Data entries

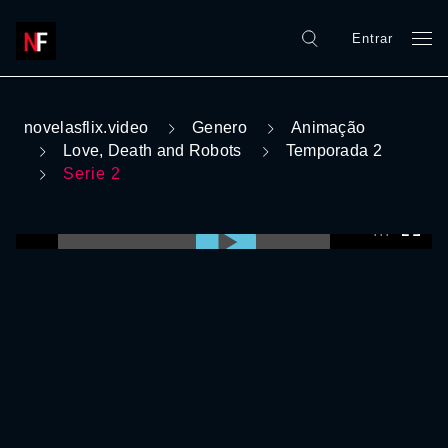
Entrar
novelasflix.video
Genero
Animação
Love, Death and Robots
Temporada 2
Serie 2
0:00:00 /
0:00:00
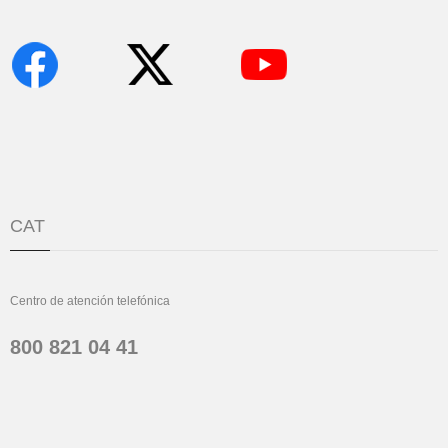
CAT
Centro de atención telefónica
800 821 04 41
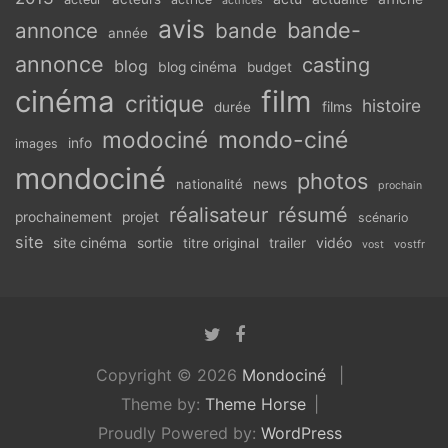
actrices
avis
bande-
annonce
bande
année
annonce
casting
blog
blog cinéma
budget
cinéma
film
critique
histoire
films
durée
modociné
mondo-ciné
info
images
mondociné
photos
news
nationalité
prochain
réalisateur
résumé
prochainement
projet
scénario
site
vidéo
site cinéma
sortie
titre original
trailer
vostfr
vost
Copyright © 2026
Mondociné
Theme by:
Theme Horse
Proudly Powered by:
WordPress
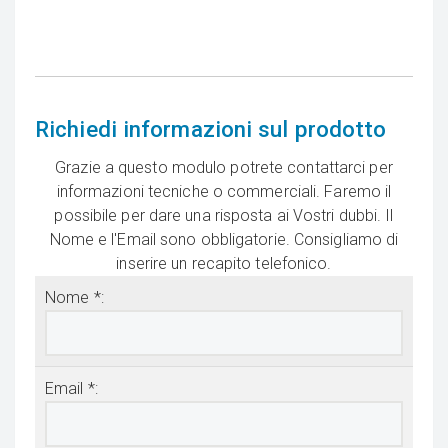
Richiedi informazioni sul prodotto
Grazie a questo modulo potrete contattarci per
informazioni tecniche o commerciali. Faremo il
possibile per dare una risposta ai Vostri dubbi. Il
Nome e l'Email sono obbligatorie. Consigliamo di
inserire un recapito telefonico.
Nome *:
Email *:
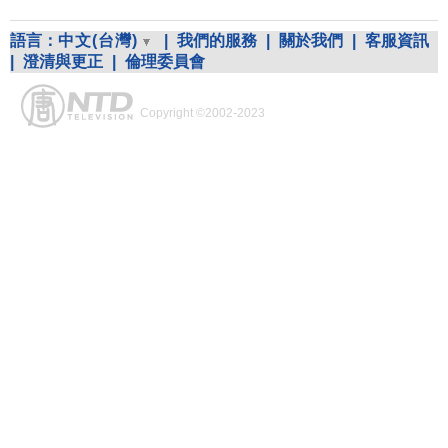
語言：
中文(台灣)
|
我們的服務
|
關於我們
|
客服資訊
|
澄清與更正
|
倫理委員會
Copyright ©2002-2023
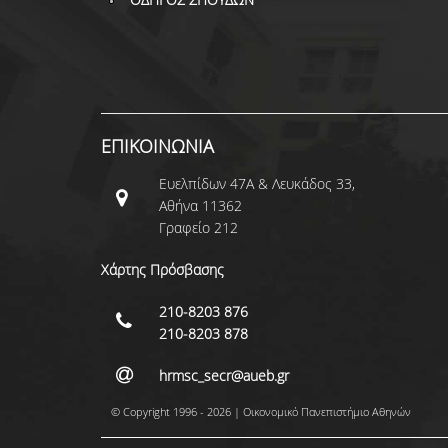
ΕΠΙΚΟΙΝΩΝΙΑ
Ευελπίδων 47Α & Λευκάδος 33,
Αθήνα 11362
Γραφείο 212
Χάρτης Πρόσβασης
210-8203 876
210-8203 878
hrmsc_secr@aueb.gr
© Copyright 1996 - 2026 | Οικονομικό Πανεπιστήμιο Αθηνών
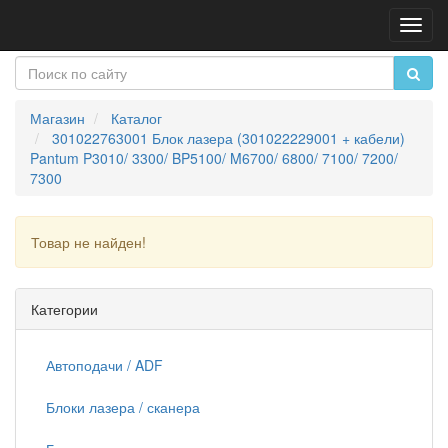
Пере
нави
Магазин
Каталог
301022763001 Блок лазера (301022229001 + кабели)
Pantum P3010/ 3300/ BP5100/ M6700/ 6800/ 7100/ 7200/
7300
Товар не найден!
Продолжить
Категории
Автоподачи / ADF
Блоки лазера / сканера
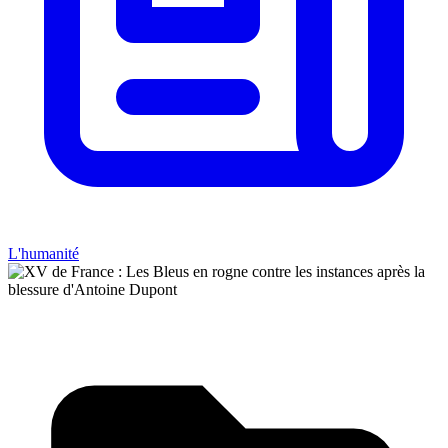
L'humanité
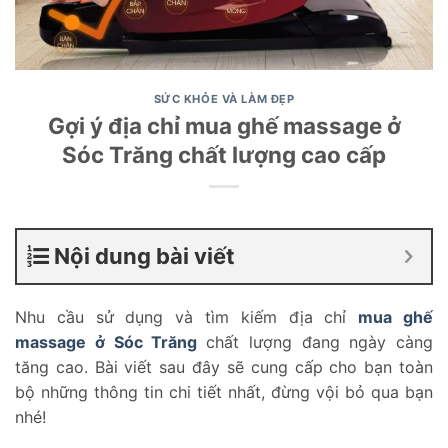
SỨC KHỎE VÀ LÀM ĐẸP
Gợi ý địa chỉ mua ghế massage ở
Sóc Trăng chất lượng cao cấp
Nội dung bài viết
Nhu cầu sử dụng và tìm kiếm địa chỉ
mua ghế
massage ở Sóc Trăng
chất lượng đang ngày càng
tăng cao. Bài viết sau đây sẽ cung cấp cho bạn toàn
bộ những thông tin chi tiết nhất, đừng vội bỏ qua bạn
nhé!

How to complete this task - Reproduce the records above word for word, without the images.

Worked solution -
Entrar
novelasflix.video
Genero
Animação
Love, Death and Robots
Temporada 2
Serie 2
0:00:00 /
0:00:00
CAT
Centro de atención telefónica
800 821 04 41
actrices
avis
bande-
annonce
bande
année
annonce
casting
blog
blog cinéma
budget
cinéma
film
critique
histoire
films
durée
modociné
mondo-ciné
info
images
mondociné
photos
news
nationalité
prochain
réalisateur
résumé
prochainement
projet
scénario
site
vidéo
site cinéma
sortie
titre original
trailer
vostfr
vost
Copyright © 2026
Mondociné
Theme by:
Theme Horse
Proudly Powered by:
WordPress
Richiedi informazioni sul prodotto
Grazie a questo modulo potrete contattarci per
informazioni tecniche o commerciali. Faremo il
possibile per dare una risposta ai Vostri dubbi. Il
Nome e l'Email sono obbligatorie. Consigliamo di
inserire un recapito telefonico.
Nome *:
Email *:
語言：
中文(台灣)
|
我們的服務
|
關於我們
|
客服資訊
|
澄清與更正
|
倫理委員會
Copyright ©2002-2023
ΕΠΙΚΟΙΝΩΝΙΑ
Ευελπίδων 47Α & Λευκάδος 33,
Αθήνα 11362
Γραφείο 212
Χάρτης Πρόσβασης
210-8203 876
210-8203 878
hrmsc_secr@aueb.gr
© Copyright 1996 - 2026 | Οικονομικό Πανεπιστήμιο Αθηνών
Пере
нави
Магазин
Каталог
301022763001 Блок лазера (301022229001 + кабели)
Pantum P3010/ 3300/ BP5100/ M6700/ 6800/ 7100/ 7200/
7300
Товар не найден!
Продолжить
Категории
Автоподачи / ADF
Блоки лазера / сканера
L'humanité
SỨC KHỎE VÀ LÀM ĐẸP
Gợi ý địa chỉ mua ghế massage ở
Sóc Trăng chất lượng cao cấp
Nội dung bài viết
Nhu cầu sử dụng và tìm kiếm địa chỉ
mua ghế
massage ở Sóc Trăng
chất lượng đang ngày càng
tăng cao. Bài viết sau đây sẽ cung cấp cho bạn toàn
bộ những thông tin chi tiết nhất, đừng vội bỏ qua bạn
nhé!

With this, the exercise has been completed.